### PASSAGE
▬▬▬▬▬▬▬▬▬▬

For companies exporting to Europe, our ESG requirements guide for European exports covers how EPR intersects with other trade and sustainability obligations.
Pro Tip: Centralize your documentation and evidence for every market in a single, auditable system. Regulators in Romania and France have increased inspection activity, and being able to produce records quickly can mean the difference between a warning and a fine.
Beyond compliance: EPR and your sustainability journey
While legal compliance is mandatory, forward-looking companies leverage EPR to unlock strategic ESG value.
EPR compliance is not just a legal checkbox. The data you collect to meet EPR obligations, product volumes, material types, packaging weights, recycling rates, is exactly the data that feeds into credible ESG reporting. Companies that treat EPR as a standalone legal task miss the opportunity to build a richer sustainability picture.
EPR compliance underpins wider environmental and ESG commitments and often serves as a stepping stone to advanced sustainability reporting, including disclosures under CSRD and ESRS.
Business advantages of treating EPR as a sustainability driver rather than a cost center include:
- Regulatory resilience: Companies with mature EPR processes adapt faster when laws tighten
- Investor confidence: Demonstrating responsible product stewardship signals governance quality
- Customer trust: Brands that visibly manage their packaging footprint earn loyalty
- Supply chain leverage: EPR data reveals material inefficiencies that can reduce costs
- EcoVadis and CDP readiness: Strong EPR practices directly support higher ratings on sustainability assessments
Circular economy ambitions also depend on EPR data. If you want to set meaningful packaging reduction targets or shift to recycled content, you need a baseline. EPR reporting gives you that baseline.
“Companies that treat EPR as a compliance floor rather than a ceiling are better positioned for the next wave of green regulation, from packaging design mandates to extended scope requirements.”
The companies we work with that make the most progress on sustainability do not separate EPR from their broader environmental strategy. They use it as an entry point.

▬▬▬▬▬▬▬▬▬▬

### DATA TO EXAMINE
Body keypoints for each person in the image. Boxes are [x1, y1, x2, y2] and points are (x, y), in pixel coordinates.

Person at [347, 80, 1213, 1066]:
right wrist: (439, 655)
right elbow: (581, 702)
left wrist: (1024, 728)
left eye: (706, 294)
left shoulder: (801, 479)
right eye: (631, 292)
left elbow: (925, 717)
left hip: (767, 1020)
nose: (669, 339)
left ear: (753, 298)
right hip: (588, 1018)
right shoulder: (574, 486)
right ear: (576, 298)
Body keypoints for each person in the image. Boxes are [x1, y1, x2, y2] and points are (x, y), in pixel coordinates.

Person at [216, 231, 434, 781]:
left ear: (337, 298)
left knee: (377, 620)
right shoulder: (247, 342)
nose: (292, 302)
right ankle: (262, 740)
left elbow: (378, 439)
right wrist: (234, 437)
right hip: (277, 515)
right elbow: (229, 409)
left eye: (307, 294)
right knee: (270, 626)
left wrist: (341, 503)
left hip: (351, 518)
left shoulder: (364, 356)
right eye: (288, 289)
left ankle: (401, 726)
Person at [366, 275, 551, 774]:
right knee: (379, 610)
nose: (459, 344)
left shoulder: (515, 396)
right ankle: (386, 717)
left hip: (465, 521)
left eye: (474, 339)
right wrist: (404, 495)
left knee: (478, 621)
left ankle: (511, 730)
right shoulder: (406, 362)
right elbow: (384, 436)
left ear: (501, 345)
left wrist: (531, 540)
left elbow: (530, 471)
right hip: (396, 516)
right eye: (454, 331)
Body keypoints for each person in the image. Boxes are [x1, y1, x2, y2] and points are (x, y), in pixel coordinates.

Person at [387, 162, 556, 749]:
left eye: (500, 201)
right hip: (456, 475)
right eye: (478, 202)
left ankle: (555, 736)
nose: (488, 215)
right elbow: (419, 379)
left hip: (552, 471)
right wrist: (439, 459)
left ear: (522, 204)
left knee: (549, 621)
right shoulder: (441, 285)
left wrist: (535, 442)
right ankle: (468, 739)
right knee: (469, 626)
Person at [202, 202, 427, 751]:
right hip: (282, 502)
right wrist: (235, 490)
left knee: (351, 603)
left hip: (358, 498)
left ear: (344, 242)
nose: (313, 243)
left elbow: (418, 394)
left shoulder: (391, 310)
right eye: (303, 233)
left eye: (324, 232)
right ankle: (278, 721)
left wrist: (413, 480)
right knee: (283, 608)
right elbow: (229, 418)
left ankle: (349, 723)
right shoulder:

▬▬▬▬▬▬▬▬▬▬

### USING THE INFORMATION
(a) From the passage on EPR and sustainability, list the business advantages it names for treating EPR as a sustainability driver rather than a cost center.
(b) According to the passage on EPR and sustainability, regulators in which two countries have increased inspection activity?
(c) Carry on the passage on EPR and sustainability from its closing sentence.

### ANSWERS IN ORDER
(a)
- Regulatory resilience
- Investor confidence
- Customer trust
- Supply chain leverage
- EcoVadis and CDP readiness

(b) Romania and France.

(c)
Our take: What most EPR advice misses
Most EPR guidance stops at the checklist. Register here, report by this date, pay this fee. That is necessary, but it is not sufficient.
The real problem is that EPR rules change constantly, and a compliance posture built on last year’s requirements will fail this year. Vietnam’s scope is expanding. France’s eco-modulation fees are being recalibrated. Romania’s enforcement is intensifying. Companies that rely on ad hoc, country-by-country fixes accumulate surprise costs and gaps they only discover during audits.
We also see a persistent gap between legal sign-off and operational reality. A lawyer confirms you are registered. But the data collection process is broken, the local team does not know what to report, and the PRO receives inaccurate volumes. Legal compliance on paper, failure in practice.
Best-in-class companies treat EPR as a cross-functional, ongoing program, not a once-a-year task. That means procurement, logistics, product development, and sustainability teams all understand their role in generating accurate data.
Appoint a compliance leader with real authority and local market support. Not someone who coordinates from headquarters while local teams scramble. Someone who owns the outcome.
For companies wanting to see how this works in practice, our EPR case studies show how mid-size and large companies have built durable compliance programs across multiple markets.
How ECONOS helps streamline EPR and sustainability
For companies ready to move beyond compliance confusion and build a stronger sustainability program, here is how ECONOS can help.

At ECONOS, we work with mid-size and large companies in Romania, France, and Vietnam to make EPR compliance manageable and strategically useful. We combine expert consulting with practical tools, including our sustainability platform and AVA, our AI-powered assistant for data collection and reporting. Whether you need to get registered fast, fix a broken reporting process, or connect your EPR data to your ESG reporting obligations, we help you do it with clarity. We also offer carbon footprint assessments that integrate with your broader environmental data. Book a consultation and let us show you what a clean, cross-border compliance program actually looks like.
Frequently asked questions
Who is considered a ‘producer’ under EPR laws in Romania and France?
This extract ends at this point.